Mais do que o tabu herdado pelo jornalismo, Goethe nos deixou um tratado sobre a dor de uma alma que ele compara ao sofrimento de uma doença física. No embate com o rival Alberto, Werther argumenta: “A natureza humana tem seus limites; pode suportar até certo ponto a alegria, a mágoa, a dor, mas passando deste ponto ela sucumbe. A questão não é, pois, saber se um homem é fraco ou forte, mas se pode suportar o peso dos seus sofrimentos, quer morais, quer físicos. E eu acho tão espantoso que se chame de covarde ou de desgraçado àquele que se priva da vida, como acharia impertinente tachar de covarde ao que sucumbe de uma febre maligna”. E mais: “E não é esse o mesmo caso da enfermidade? A Natureza não encontra nenhuma saída desse labirinto de forças intrincadas e antagônicas, e o homem tem de morrer.
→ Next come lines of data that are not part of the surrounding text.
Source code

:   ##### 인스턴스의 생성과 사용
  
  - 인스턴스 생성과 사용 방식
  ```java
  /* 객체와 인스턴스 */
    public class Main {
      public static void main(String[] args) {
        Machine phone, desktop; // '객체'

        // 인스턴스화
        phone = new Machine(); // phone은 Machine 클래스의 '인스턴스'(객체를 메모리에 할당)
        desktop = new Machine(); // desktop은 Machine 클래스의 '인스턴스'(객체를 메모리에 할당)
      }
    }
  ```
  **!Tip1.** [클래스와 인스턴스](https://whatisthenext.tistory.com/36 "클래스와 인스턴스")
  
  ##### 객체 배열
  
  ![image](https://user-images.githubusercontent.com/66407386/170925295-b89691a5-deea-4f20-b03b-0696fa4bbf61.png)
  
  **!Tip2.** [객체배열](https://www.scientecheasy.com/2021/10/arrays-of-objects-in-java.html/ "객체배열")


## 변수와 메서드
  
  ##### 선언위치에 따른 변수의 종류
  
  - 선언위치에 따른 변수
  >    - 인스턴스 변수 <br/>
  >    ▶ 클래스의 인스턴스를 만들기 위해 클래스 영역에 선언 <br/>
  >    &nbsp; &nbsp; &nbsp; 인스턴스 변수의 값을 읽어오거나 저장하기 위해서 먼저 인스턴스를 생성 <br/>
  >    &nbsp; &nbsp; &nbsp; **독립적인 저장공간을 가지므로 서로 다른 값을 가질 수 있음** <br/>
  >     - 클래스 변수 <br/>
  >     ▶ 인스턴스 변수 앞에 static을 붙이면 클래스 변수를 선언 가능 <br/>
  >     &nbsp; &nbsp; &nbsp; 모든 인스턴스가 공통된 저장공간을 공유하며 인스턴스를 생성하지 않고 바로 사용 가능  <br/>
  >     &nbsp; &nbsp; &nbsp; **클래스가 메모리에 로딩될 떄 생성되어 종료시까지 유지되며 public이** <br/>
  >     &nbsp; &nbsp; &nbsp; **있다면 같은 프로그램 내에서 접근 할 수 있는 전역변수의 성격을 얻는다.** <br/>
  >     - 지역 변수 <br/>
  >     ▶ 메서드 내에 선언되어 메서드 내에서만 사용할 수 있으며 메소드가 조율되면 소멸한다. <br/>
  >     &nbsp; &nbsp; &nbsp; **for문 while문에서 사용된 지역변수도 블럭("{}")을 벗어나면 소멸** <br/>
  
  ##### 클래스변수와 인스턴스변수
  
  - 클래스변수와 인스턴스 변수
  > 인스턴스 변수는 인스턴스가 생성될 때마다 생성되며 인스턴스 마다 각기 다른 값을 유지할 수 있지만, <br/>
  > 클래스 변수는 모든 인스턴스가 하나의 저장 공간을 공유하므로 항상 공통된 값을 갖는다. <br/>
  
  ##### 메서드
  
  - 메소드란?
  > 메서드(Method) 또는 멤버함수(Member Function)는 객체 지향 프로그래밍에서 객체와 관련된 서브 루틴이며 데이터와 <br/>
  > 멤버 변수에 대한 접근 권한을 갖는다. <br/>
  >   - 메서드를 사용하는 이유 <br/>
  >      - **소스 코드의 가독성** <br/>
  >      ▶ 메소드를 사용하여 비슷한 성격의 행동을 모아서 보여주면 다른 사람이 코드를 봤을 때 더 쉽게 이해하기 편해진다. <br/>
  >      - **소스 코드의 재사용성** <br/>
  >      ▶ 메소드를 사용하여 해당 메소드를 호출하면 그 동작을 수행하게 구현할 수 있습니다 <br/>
Ai daquele que, à vista disso, fosse capaz de dizer: ‘Que louca! Se tivesse esperado, se houvesse deixado o tempo correr, o seu desespero ter-se-ia acalmado e em breve encontraria um outro que a consolasse’. É exatamente como se alguém dissesse: ‘O louco vai morrer de febre! Se tivesse esperado até que suas forças voltassem, até que houvessem corrigido seus humores e apaziguado o tumulto de seu sangue, tudo se restabeleceria e estaria vivendo até hoje”.
A nossa querida Laura estava doente. Não lhe faltou tratamento adequado em quatro anos com psicólogos e psiquiatras. Recebia medicação e era cercada de todos os cuidados por pai, mãe e irmão zelosos, foi transferida para uma escola onde recebia a palavra de Deus e a orientação para o sentido da vida. Nada disso a demoveu da ideia de acabar com a dor que só ela sabia. Deixou cartas de despedida onde falava de amor, reconhecimento por todo o apoio e carinho que sempre havia recebido. Nenhuma ponta de mágoa, nenhuma raiva, a não ser o desconforto com o seu próprio ser, um transtorno de personalidade que a fazia se entender não tão inteligente quanto realmente era, não tão bela quanto nós a enxergávamos, não tão doce quanto gostaria.
Ao que parece, ainda não escaneamos o grau e o limite desta doença a partir dos quais nada mais é possível de ser feito. E quando isso se der, talvez se abrandem as culpas de quem dedica a própria vida aos outros, quando não aos seus, na crença de que sempre é possível evitar o fim fora do script. E para quem julga, recorro mais uma vez à fala do jovem Werther: “É lamentável que vós, os homens, não podeis falar de nada sem dizer primeiro: Isto é louco, aquilo é prudente, isto é bom, aquilo é mau! E o que significa tudo isso? Por acaso buscastes alguma vez, antes disso, as íntimas circunstâncias de um ato? Sabeis precisar com certeza as razões por que ele ocorreu, por que ele teve de ocorrer? Se tivésseis feito isso não seríeis tão prontos em vossos juízos”.